#### The data

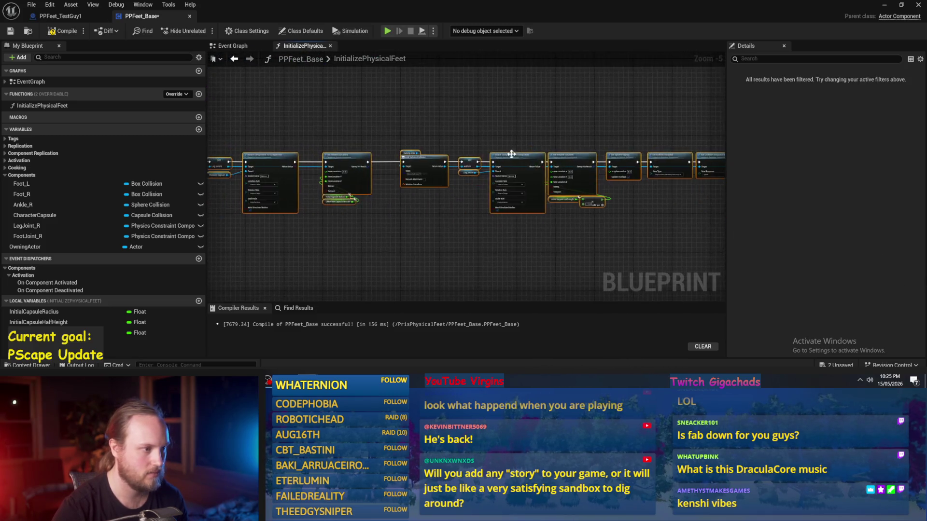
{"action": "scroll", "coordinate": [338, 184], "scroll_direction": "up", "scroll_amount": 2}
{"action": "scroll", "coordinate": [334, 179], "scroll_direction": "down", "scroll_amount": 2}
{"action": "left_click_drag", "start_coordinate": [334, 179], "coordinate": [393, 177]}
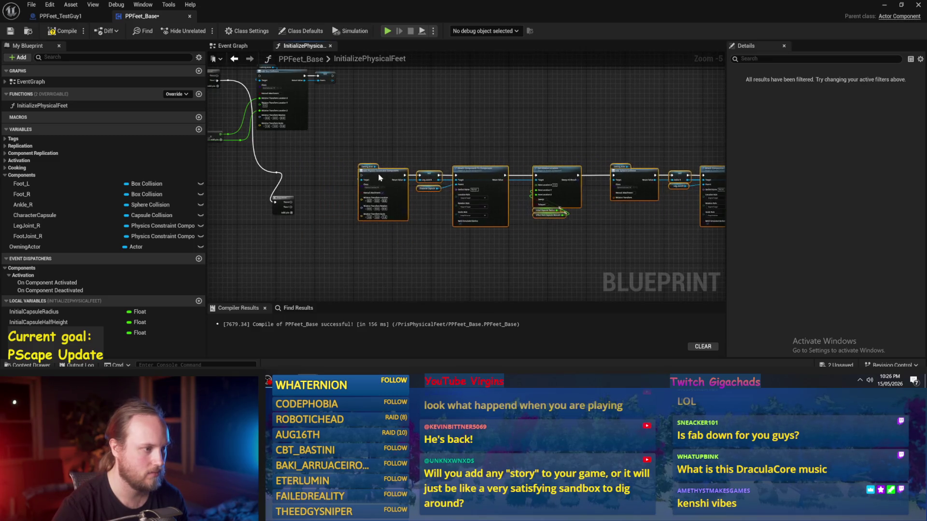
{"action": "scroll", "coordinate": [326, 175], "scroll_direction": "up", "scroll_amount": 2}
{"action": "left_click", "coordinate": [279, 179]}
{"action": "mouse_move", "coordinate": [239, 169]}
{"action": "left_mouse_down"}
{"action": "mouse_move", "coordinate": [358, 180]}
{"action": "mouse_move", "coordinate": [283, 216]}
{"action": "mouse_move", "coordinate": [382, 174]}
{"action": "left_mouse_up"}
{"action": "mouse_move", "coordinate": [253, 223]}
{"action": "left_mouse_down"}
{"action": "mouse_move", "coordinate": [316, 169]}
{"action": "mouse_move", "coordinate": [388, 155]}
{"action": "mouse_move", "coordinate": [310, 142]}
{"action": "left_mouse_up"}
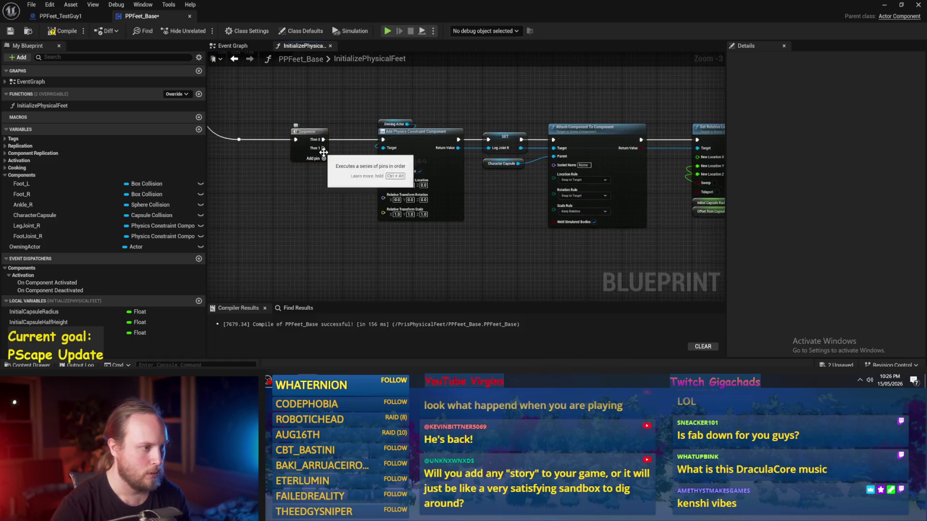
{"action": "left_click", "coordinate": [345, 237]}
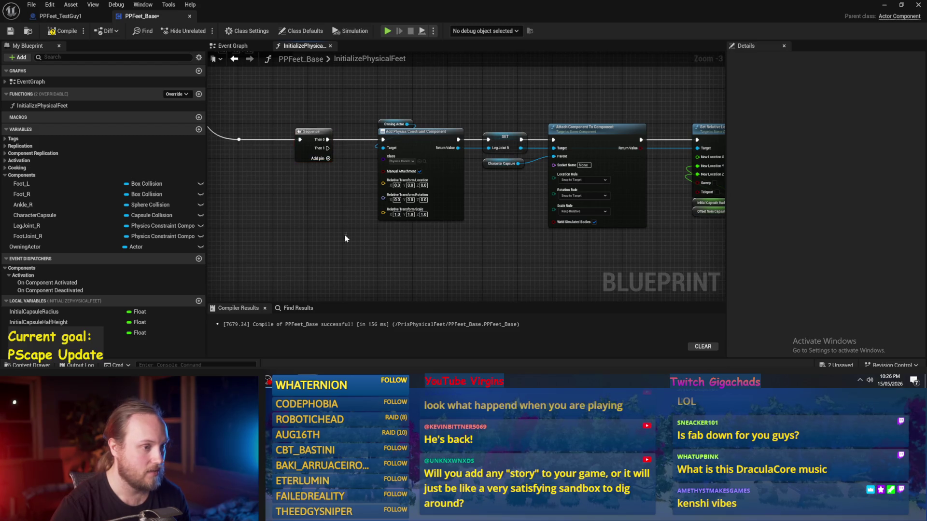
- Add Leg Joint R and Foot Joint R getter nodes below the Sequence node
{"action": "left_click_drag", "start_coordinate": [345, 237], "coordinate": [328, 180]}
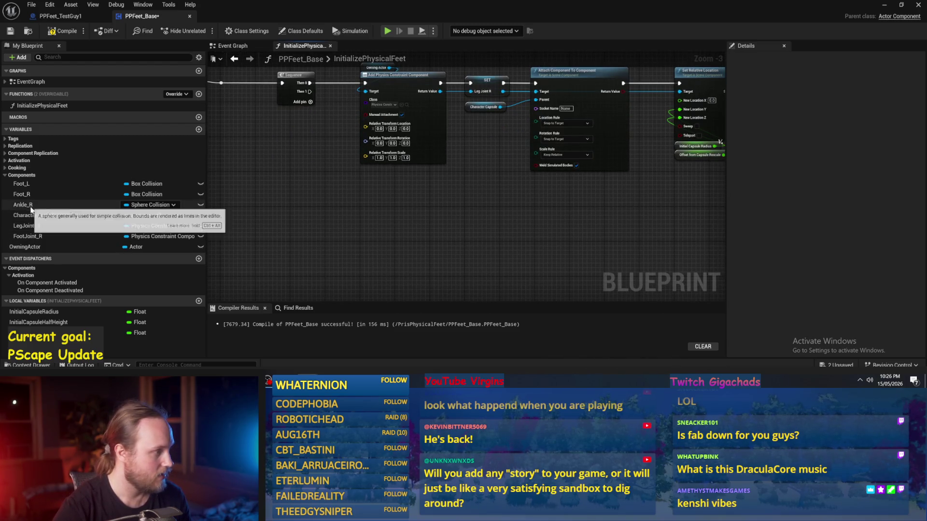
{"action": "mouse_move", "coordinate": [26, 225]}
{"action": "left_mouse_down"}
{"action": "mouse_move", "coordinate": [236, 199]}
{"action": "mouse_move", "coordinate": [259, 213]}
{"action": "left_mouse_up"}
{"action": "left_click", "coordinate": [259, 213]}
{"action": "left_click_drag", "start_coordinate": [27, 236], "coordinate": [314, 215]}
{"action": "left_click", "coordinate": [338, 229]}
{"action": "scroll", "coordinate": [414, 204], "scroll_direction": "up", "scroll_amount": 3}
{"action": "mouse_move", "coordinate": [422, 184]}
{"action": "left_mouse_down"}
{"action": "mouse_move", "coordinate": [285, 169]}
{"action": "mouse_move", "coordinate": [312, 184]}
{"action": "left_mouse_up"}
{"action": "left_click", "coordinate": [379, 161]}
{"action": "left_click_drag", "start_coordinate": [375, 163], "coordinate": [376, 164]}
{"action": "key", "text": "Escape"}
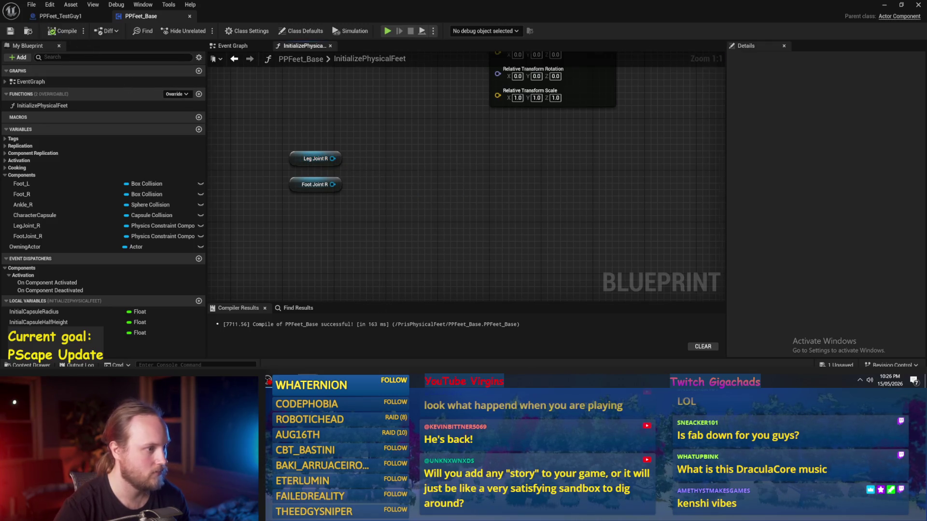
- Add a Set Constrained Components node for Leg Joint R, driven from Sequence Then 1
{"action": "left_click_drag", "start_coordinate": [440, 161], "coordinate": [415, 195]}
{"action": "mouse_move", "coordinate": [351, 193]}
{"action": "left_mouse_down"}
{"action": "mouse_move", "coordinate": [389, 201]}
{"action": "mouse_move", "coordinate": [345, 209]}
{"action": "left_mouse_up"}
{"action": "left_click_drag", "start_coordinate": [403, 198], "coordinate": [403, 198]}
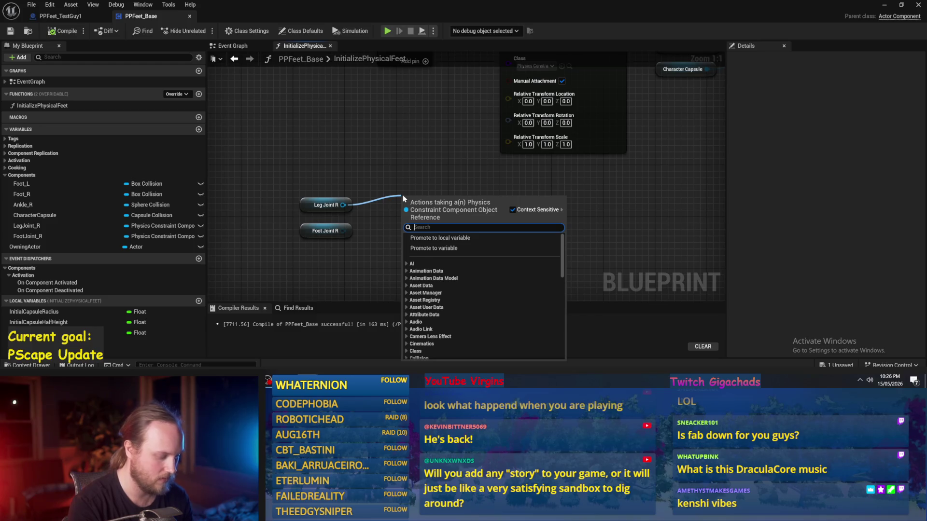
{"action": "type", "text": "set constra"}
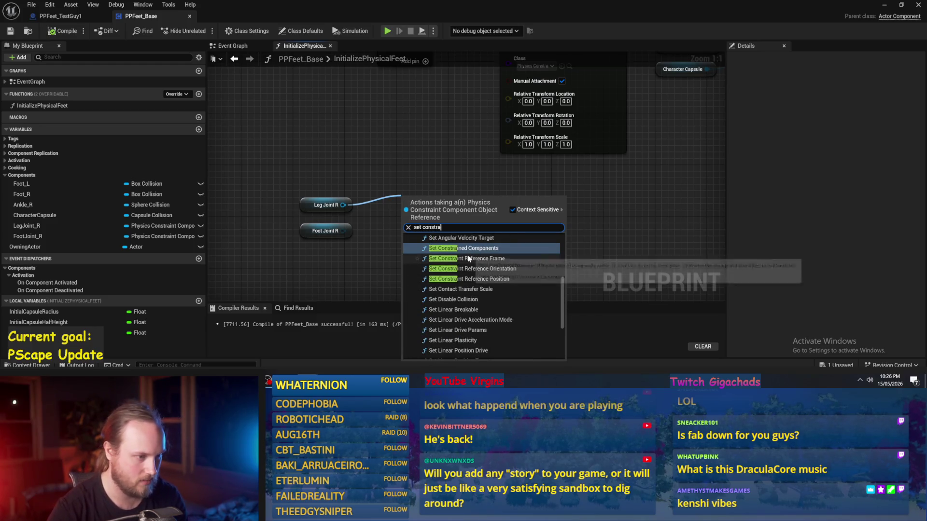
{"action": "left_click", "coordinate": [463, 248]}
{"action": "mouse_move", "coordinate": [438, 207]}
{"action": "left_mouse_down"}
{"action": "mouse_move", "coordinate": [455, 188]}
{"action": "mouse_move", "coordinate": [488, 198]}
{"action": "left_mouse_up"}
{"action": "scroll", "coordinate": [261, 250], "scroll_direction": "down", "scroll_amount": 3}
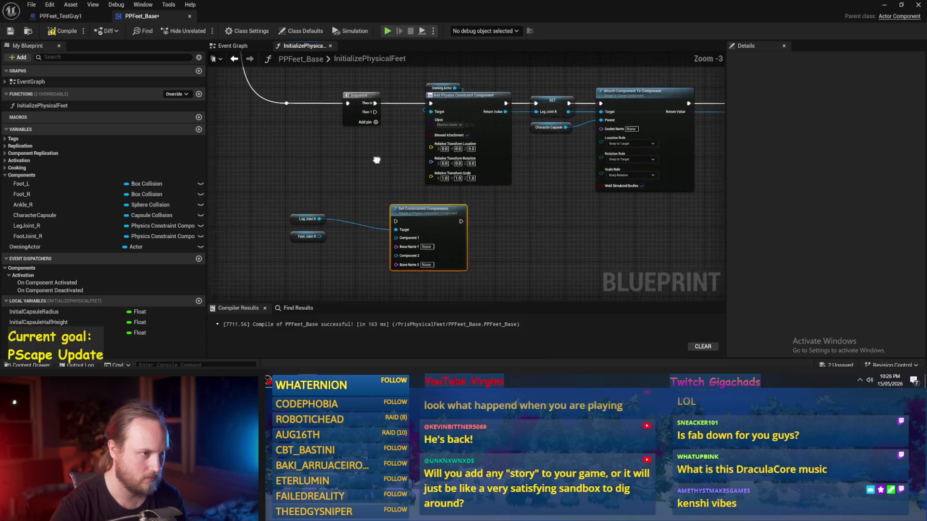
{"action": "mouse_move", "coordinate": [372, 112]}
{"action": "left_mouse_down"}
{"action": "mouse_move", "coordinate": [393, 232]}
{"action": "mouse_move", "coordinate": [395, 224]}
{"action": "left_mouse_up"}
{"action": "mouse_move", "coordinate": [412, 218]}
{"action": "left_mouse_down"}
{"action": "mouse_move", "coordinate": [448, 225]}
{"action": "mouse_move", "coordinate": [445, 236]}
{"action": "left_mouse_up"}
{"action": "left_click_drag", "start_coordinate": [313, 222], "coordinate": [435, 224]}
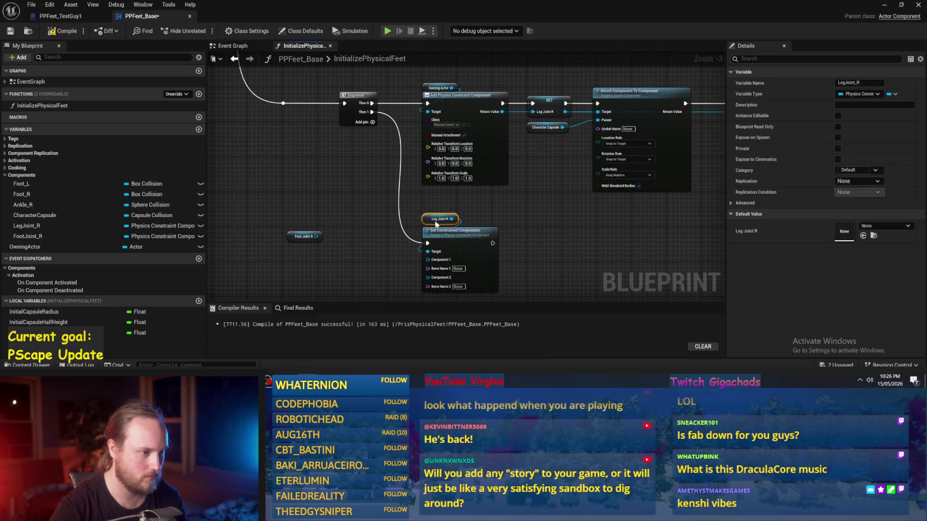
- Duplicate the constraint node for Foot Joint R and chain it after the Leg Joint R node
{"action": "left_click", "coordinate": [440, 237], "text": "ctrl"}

########

Exercise instructions: Return a copy of each line in the entries that carries the string "Joint".

Answer for this exercise:
- Add Leg Joint R and Foot Joint R getter nodes below the Sequence node
- Add a Set Constrained Components node for Leg Joint R, driven from Sequence Then 1
- Duplicate the constraint node for Foot Joint R and chain it after the Leg Joint R node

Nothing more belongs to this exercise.